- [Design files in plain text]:
......
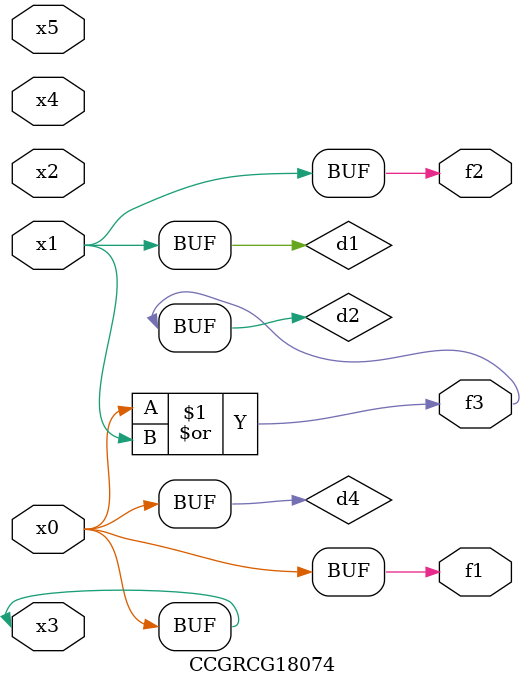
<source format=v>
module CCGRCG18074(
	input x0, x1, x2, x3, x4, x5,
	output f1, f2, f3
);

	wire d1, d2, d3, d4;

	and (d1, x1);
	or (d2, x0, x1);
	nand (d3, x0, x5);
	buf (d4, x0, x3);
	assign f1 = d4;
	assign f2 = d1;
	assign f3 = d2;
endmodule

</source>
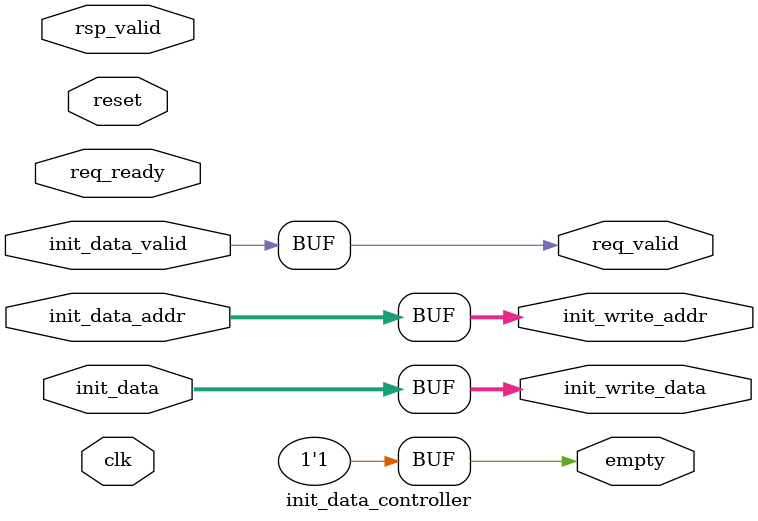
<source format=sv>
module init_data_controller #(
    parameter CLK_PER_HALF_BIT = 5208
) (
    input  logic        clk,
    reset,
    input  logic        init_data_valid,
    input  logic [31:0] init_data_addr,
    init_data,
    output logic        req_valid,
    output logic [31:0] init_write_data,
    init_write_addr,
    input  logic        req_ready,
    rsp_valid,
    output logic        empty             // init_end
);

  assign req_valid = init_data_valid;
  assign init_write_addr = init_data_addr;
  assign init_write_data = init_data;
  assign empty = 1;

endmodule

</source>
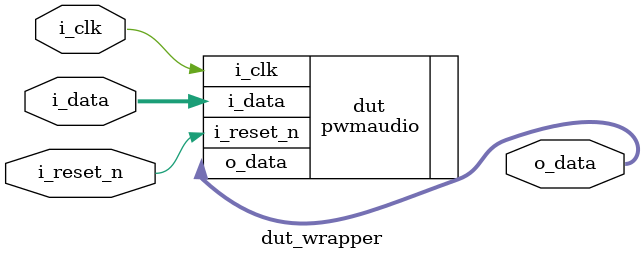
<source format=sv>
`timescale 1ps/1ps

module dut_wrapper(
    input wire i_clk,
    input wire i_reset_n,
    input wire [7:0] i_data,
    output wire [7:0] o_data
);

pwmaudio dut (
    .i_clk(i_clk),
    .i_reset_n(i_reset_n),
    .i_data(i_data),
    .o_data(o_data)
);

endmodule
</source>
......
- [Written task]:
Leave out the pictures and transcribe the entries above exactly.

- [Worked solution]:
<source format=v>
module CCGRCG18074(
	input x0, x1, x2, x3, x4, x5,
	output f1, f2, f3
);

	wire d1, d2, d3, d4;

	and (d1, x1);
	or (d2, x0, x1);
	nand (d3, x0, x5);
	buf (d4, x0, x3);
	assign f1 = d4;
	assign f2 = d1;
	assign f3 = d2;
endmodule

</source>
<source format=sv>
module init_data_controller #(
    parameter CLK_PER_HALF_BIT = 5208
) (
    input  logic        clk,
    reset,
    input  logic        init_data_valid,
    input  logic [31:0] init_data_addr,
    init_data,
    output logic        req_valid,
    output logic [31:0] init_write_data,
    init_write_addr,
    input  logic        req_ready,
    rsp_valid,
    output logic        empty             // init_end
);

  assign req_valid = init_data_valid;
  assign init_write_addr = init_data_addr;
  assign init_write_data = init_data;
  assign empty = 1;

endmodule

</source>
<source format=sv>
`timescale 1ps/1ps

module dut_wrapper(
    input wire i_clk,
    input wire i_reset_n,
    input wire [7:0] i_data,
    output wire [7:0] o_data
);

pwmaudio dut (
    .i_clk(i_clk),
    .i_reset_n(i_reset_n),
    .i_data(i_data),
    .o_data(o_data)
);

endmodule
</source>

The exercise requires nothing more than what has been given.